Generally, these allocations are made to you in the same proportion as your patronage and are considered taxable income unless, these amounts were related to consumer goods or services that you purchased for your personal use.
If you enter an amount in box 40 of the T4A page, you'll be asked if you want the software to calculate the additional tax you have to pay on the accumulated income payments you received from an RESP. If you select:
- Yes: The software assumes you're the subscriber of the RESP and calculates the additional tax you have to pay
- No: You'll need to complete form T1172. You can find this in the OTHER section of the tax software
If you received research grants in 2017 (box 104), you’ll need to enter the total amount of expenses you paid in the year to carry out your research projects. Just remember that the expenses you report can’t be more than the research grant you received. You can claim the following allowable research expenses:
- salary paid to an assistant
- the cost of minor equipment and supplies
- lab charges and
- travelling expenses (including meals and lodging) you paid while travelling:
- between your home and the place where you temporarily lived while doing the research work
- from one temporary work location to another or
- on field trips connected with your research work
If you received an amount for Scholarships, bursaries, fellowships, artists' project grants, and prizes (box 105) this year, you’ll also need to enter the total amount you paid in related expenses. Generally, any scholarship, bursary, fellowship, or prize amount you received that’s more than the scholarship exemption amount is considered income.
In most cases, the first $500 is tax exempt. If, however, you were a full-time student and you received a scholarship for enrolment in a program which qualifies for the Education tax credit or is used in the production of a literary, dramatic, musical or artistic work (art production grant exemption), the full amount of your scholarship might be exempted.
Refer to the Canada Revenue Agency (CRA) website to see if you can claim more than the $500 scholarship exemption this year.
Note: If you received a scholarship, fellowship, or a bursary related to a part-time program, the exemption that you’re entitled to is equal to the amount paid plus the amount you paid for program-related materials (up to a maximum of $500).
For more information on the type of award you received, check out the Students and income tax guide.
Regardless of your age, if you received a T4A slip due to the death of your spouse or common-law partner, you’ll need to enter these amounts on your return even if it’s transferred to an RRSP. For more information, check out line 115 of the General Income Tax and Benefit Guide.
My T4A has an amount in box 196
The amount that’s reported in box 196 of your paper T4A slip refers to the amount of adult basic education tuition assistance you received during the year that’s more than the scholarship exemption amount you’re entitled to claim for this type of financial assistance.
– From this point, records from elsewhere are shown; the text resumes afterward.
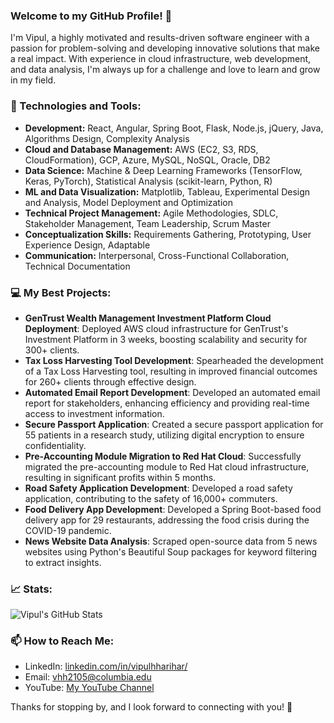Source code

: ### Welcome to my GitHub Profile! 👋

I'm Vipul, a highly motivated and results-driven software engineer with a passion for problem-solving and developing innovative solutions that make a real impact. With experience in cloud infrastructure, web development, and data analysis, I'm always up for a challenge and love to learn and grow in my field.

### 🔧 Technologies and Tools:

- **Development:** React, Angular, Spring Boot, Flask, Node.js, jQuery, Java, Algorithms Design, Complexity Analysis
- **Cloud and Database Management:** AWS (EC2, S3, RDS, CloudFormation), GCP, Azure, MySQL, NoSQL, Oracle, DB2
- **Data Science:** Machine & Deep Learning Frameworks (TensorFlow, Keras, PyTorch), Statistical Analysis (scikit-learn, Python, R)
- **ML and Data Visualization:** Matplotlib, Tableau, Experimental Design and Analysis, Model Deployment and Optimization
- **Technical Project Management:** Agile Methodologies, SDLC, Stakeholder Management, Team Leadership, Scrum Master
- **Conceptualization Skills:** Requirements Gathering, Prototyping, User Experience Design, Adaptable
- **Communication:** Interpersonal, Cross-Functional Collaboration, Technical Documentation

### 💻 My Best Projects:

- **GenTrust Wealth Management Investment Platform Cloud Deployment**: Deployed AWS cloud infrastructure for GenTrust's Investment Platform in 3 weeks, boosting scalability and security for 300+ clients.
- **Tax Loss Harvesting Tool Development**: Spearheaded the development of a Tax Loss Harvesting tool, resulting in improved financial outcomes for 260+ clients through effective design.
- **Automated Email Report Development**: Developed an automated email report for stakeholders, enhancing efficiency and providing real-time access to investment information.
- **Secure Passport Application**: Created a secure passport application for 55 patients in a research study, utilizing digital encryption to ensure confidentiality.
- **Pre-Accounting Module Migration to Red Hat Cloud**: Successfully migrated the pre-accounting module to Red Hat cloud infrastructure, resulting in significant profits within 5 months.
- **Road Safety Application Development**: Developed a road safety application, contributing to the safety of 16,000+ commuters.
- **Food Delivery App Development**: Developed a Spring Boot-based food delivery app for 29 restaurants, addressing the food crisis during the COVID-19 pandemic.
- **News Website Data Analysis**: Scraped open-source data from 5 news websites using Python's Beautiful Soup packages for keyword filtering to extract insights.

### 📈 Stats:

![Vipul's GitHub Stats](https://github-readme-stats.vercel.app/api?username=virslaan&show_icons=true&theme=dracula&custom_title=Vipul's%20GitHub%20Stats%20(A%2B%2B)&icon_color=2e59d9)

### 📫 How to Reach Me:

- LinkedIn: [linkedin.com/in/vipulhharihar/](https://www.linkedin.com/in/vipulhharihar/)
- Email: vhh2105@columbia.edu
- YouTube: [My YouTube Channel](https://www.youtube.com/channel/UCYqM-AlwKVrfotOYmoGgdPQ)

Thanks for stopping by, and I look forward to connecting with you! 🚀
This taxable tuition assistance is provided to eligible individuals that are enrolled in a course at a post-secondary institution to develop or improve skills in an occupation that’s certified by Employment and Social Development Canada.
Note: Even though you can’t claim a tuition tax credit for the fees you paid (due to the fact you received adult basic education tuition assistance) you can still claim a deduction for the tuition assistance you received.
Where do I claim this?
- Under the QUICK ENTRY tab, click the QUICK SLIP icon. You'll find yourself here:
- Type T4A in the search field and either click the highlighted selection or press Enter to continue.
- When you arrive at the appropriate page for your T4A slip, enter your information into the tax software.